Scoring evaluates three dimensions per answer: correctness (yes / no / partial / unclear matches expected), sources (the citations point to the same sections a correct answer should), and reasoning (the argument aligns with the expected one). The first two are deterministic checks; the third uses LLM-as-judge, because semantic alignment of reasoning can’t be checked with equality. Without the last two, a “correct” answer produced for the wrong reason passes silently — the failure mode that matters most for a coverage-answer tool: a confident, plausibly-cited wrong answer is worse than no answer at all.

A full cycle runs around $5 in LLM spend — 120 generation calls plus a reasoning-judge call on each. Not negligible over many iterations, but worth it: given the failure mode above, I’d rather pay for evidence than make architectural decisions on intuition.

An interesting detail: section-tree-aware chunking

The ingestion pipeline doesn’t split documents into fixed-size chunks and stop there. Instead it uses a form of structure-aware, hierarchical chunking: it first extracts the document’s own table of contents — “A. General provisions”, “D.7 Theft”, “E. Exclusions” — as a nested tree where every node carries its section number, title, content, starting page, and children. Chunking then walks the tree, and every chunk ends up tagged with its section_path and section_number.

A. General provisions
B. Insured objects
C. Insured sum
D. Perils
├── D.1 Fire
├── D.7 Theft
│   ├── D.7.1 At home    ← chunk tagged section_path="D.7.1"
│   └── D.7.2 Away from home
└── D.8 Vandalism
E. Exclusions

At query time this pays for itself twice. The agent can scope a semantic search to a branch (section_filter="D7") and skip retrievals from other parts of the document. And there’s a get_section tool that returns the full text of a named section directly from the tree with no vector search at all — which matters when a user’s question references a specific clause. Those same section identifiers are what the structured answer cites back to the reader.

Reflection

Three things worth keeping from this build.

Architectural. When the model can actually reason, fighting to constrain it into a rigid pipeline is wasted effort. I spent too long encoding how I thought a claims handler should reason before letting the model do it itself.

Distribution.
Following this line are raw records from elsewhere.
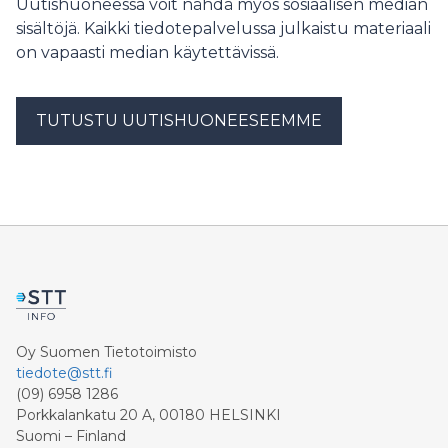
Uutishuoneessa voit nähdä myös sosiaalisen median
sisältöjä. Kaikki tiedotepalvelussa julkaistu materiaali
on vapaasti median käytettävissä.
TUTUSTU UUTISHUONEESEEMME
Oy Suomen Tietotoimisto
tiedote@stt.fi
(09) 6958 1286
Porkkalankatu 20 A, 00180 HELSINKI
Suomi – Finland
Regulated-domain consumer apps hit gates that are invisible until you run into them. Both Apple and Google require a legal entity — a Swiss GmbH in practice — before approving an insurance app. The mobile app is code-complete on iOS and Android but hasn’t launched for that reason. A business decision, not a technical one, and not one I was willing to take on as a solo founder.

Market. Consumer-paid isn’t the right fit for this product. The credit model exists to prevent abuse, not to produce revenue. The real opportunity is B2B: most insurers still handle first-line coverage questions with traditional methods, and a system with this architecture — cited answers, structured output, agentic reasoning grounded in the customer’s own documents — would be more valuable inside an insurer’s workflow than as a consumer app.